It’s a fact of life in football that very few managers are appointed because a club has been doing well.
While Csaba Laszlo’s arrival at Dundee United was sparked by predecessor Ray McKinnon being sacked after a sticky start to last season, when he took up the reins last November it’s fair to say things were not looking too bad.
Victories over Dumbarton and St Mirren under caretaker boss Laurie Ellis had put the Tangerines back to the top of the Championship and for a while under Csaba it looked as if they might stay there.
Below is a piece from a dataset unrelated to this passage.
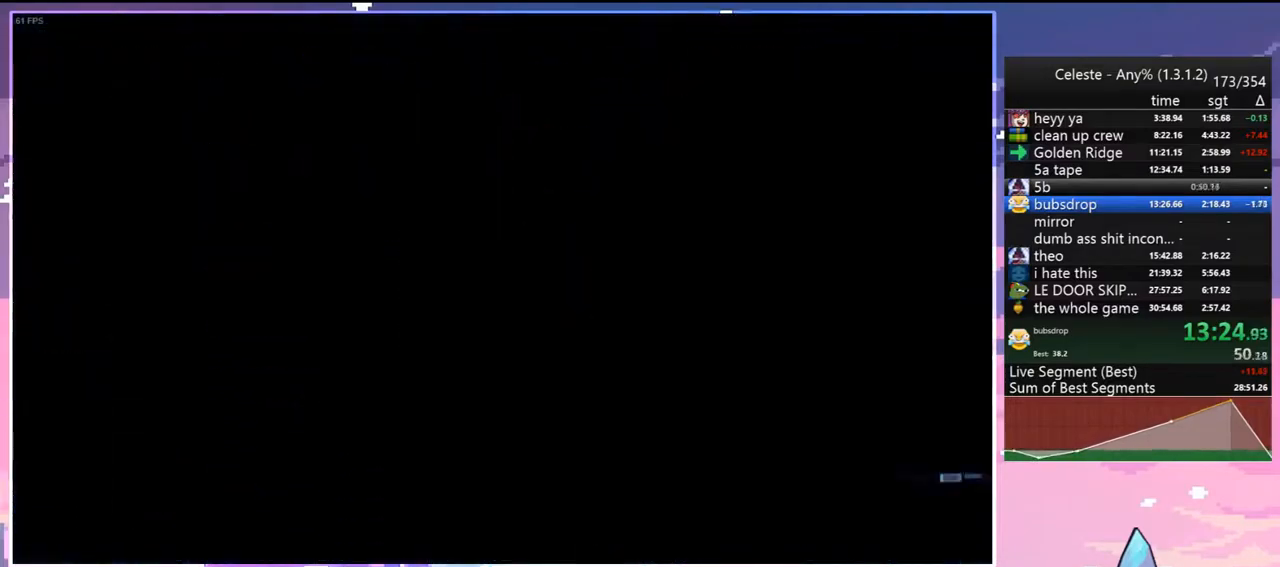
{"keys": ["down", "left"], "events": []}
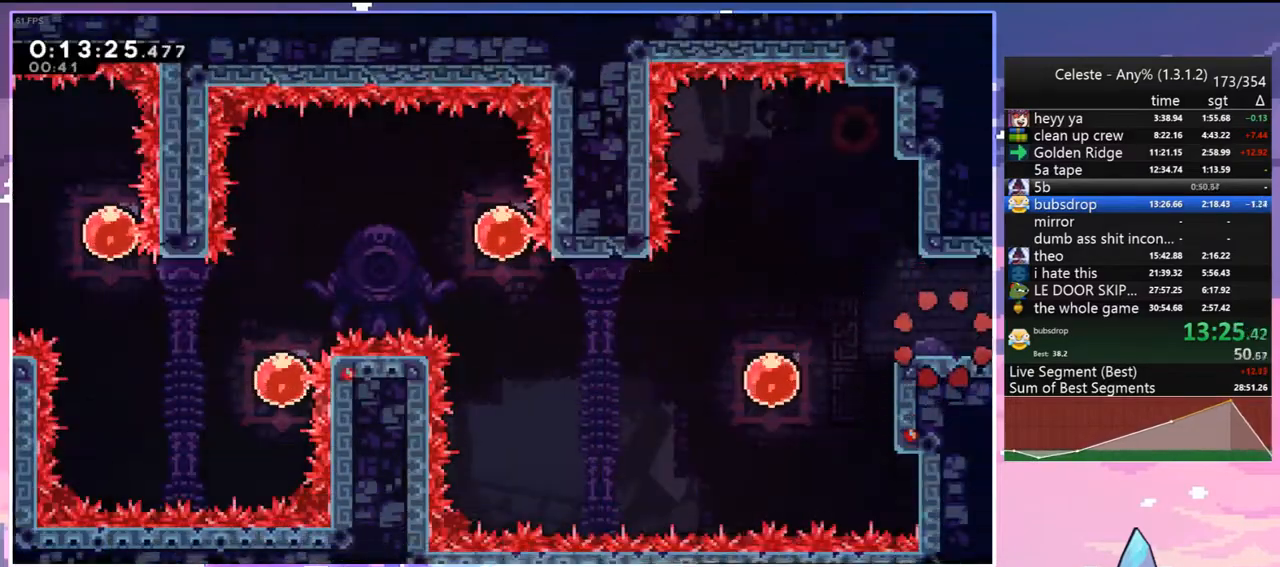
{"keys": ["left"], "events": [[150, "dash", "down"], [150, "jump", "down"], [250, "dash", "up"], [250, "jump", "up"], [283, "down", "up"]]}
The early form under the former Hearts boss was encouraging.
An Irn-Bru Cup defeat at the hands of Northern Irish part-timers Crusaders in his first game in charge could be written off on the grounds United fielded an under-strength side and had no real interest in defending the trophy.
Csaba’s first real test would come in a home league clash against Falkirk in the middle of the month and it was passed with flying colours, his team playing some sparkling possession football in a 3-0 victory.
And if a draw at lowly Brechin in a game they dominated was disappointing, wins over Dunfermline, Morton and Livingston in the following three kept the feel-good factor alive.
Indeed, but for a game at Queen of the South being called off at half-time, United would have reached Christmas still top of the table.
They went to the top of the table clash at St Mirren in the final game of the year knowing victory would put them back there but a 2-0 Friday night defeat was the first real blow under Laszlo, one from which he arguably never recovered.
That Christmas period also saw huge losses in the shape of a season-ending injury for midfield anchor man Fraser Fyvie and another broken metatarsal for creative spark Scott Fraser that ruled him out for three months.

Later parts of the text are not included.